Lt-Col. G.P.L. Weston

Lieutenant-Colonel G.P.L. Weston
2nd Battalion, Middlesex Regiment (MG)

During my daily visits to Platoons I still see men unnecessarily miserable under quite moderate and sporadic shell fire. Very often I am greeted by the remark “It’s murder up here” but found shells dropping 200 years or more away. I want All Ranks to realise that, except for a few isolated instances, we have not yet experienced the really heavy shellfire which we have inflicted frequently upon the Hun and which we must expect when he mounts a large scale attack against us. A little shelling is good for the soul.

(Weston in War Diary, 11 Jul 1944)

Born on 21 August 1910, Gerald Patrick Linton Weston was a cricketer player, commissioned into the Middlesex Regiment (Duke of Cambridge’s Own) in 1931 and promoted to captain in 1939. As a qualified pilot, he was seconded to the Royal Air Force and served as a flight lieutenant with a bomber squadron. By June 1943, he returned to the infantry and succeeded Lieutenant-Colonel J.E.F. Willoughby in command of the 2nd Battalion, Middlesex Regiment, the machine gun unit attached to 3rd Infantry Division.

Weston led the battalion from D-Day until the end of the war in Europe. After five weeks in France, Weston expressed to his troops, “Although few of us are quite the brave heroes into which the Daily Mirror is determined to turn us, there have been several instances of extremely gallant conduct, which I hope will be duly rewarded when honours lists are published.”

By the end of the campaign, Weston earned the D.S.O.: “Throughout this long period Lt-Col Weston has been the personification of gallant and inspiring leadership. Always cheerfully optimistic. his fearlessness has become a tradition in the Regt; the occasions on which he as personally swayed a difficult situation in his company’s battles are too numerous to related.”

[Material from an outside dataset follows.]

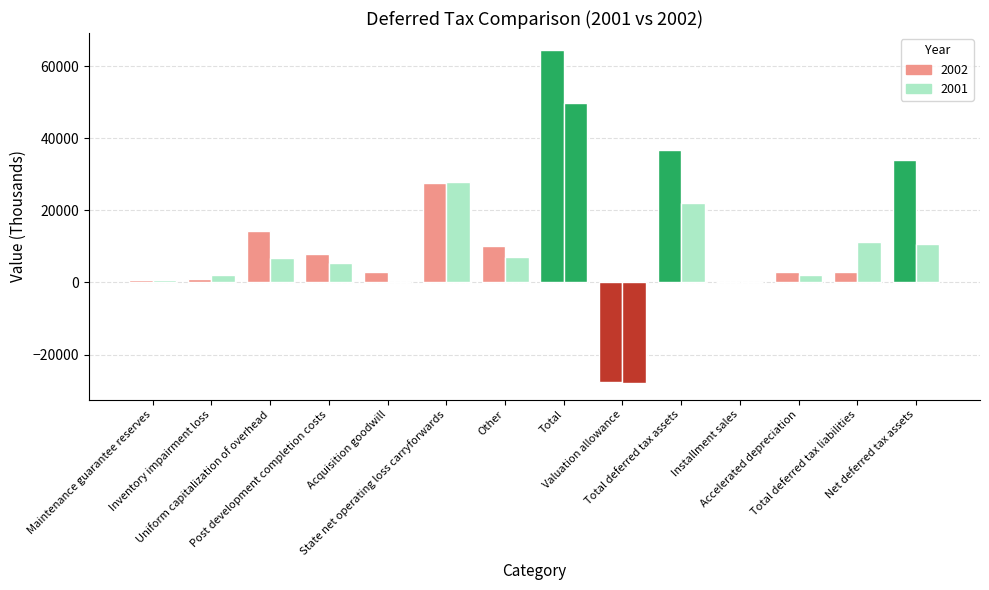

Which category has the lowest value across all series?

Valuation allowance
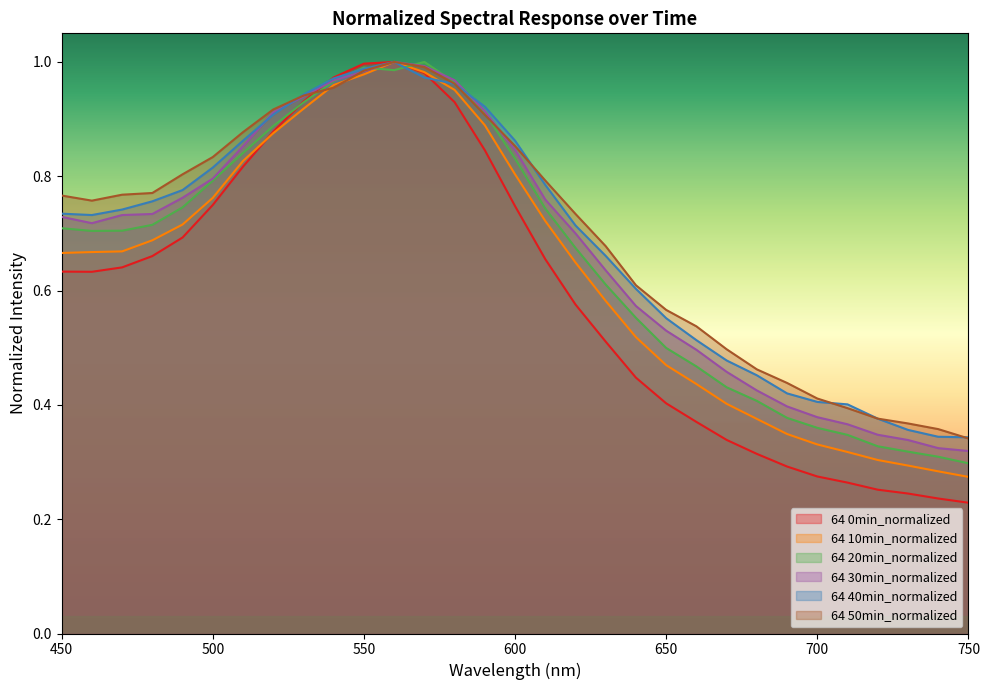

What is the difference between the highest and lowest values at 640?

0.2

Weston was next assigned to Java to command the 161st Indian Infantry Brigade and then commanded 6th Parachute Brigade from 1947 to 1949. Following a posting in Malaya, he became commandant for the Army Air Corps in 1957 and then director of the Land/Air Warfare War Office from 1960 to 1964.

He died on 26 October 1977 in North Warnborough, Hampshire.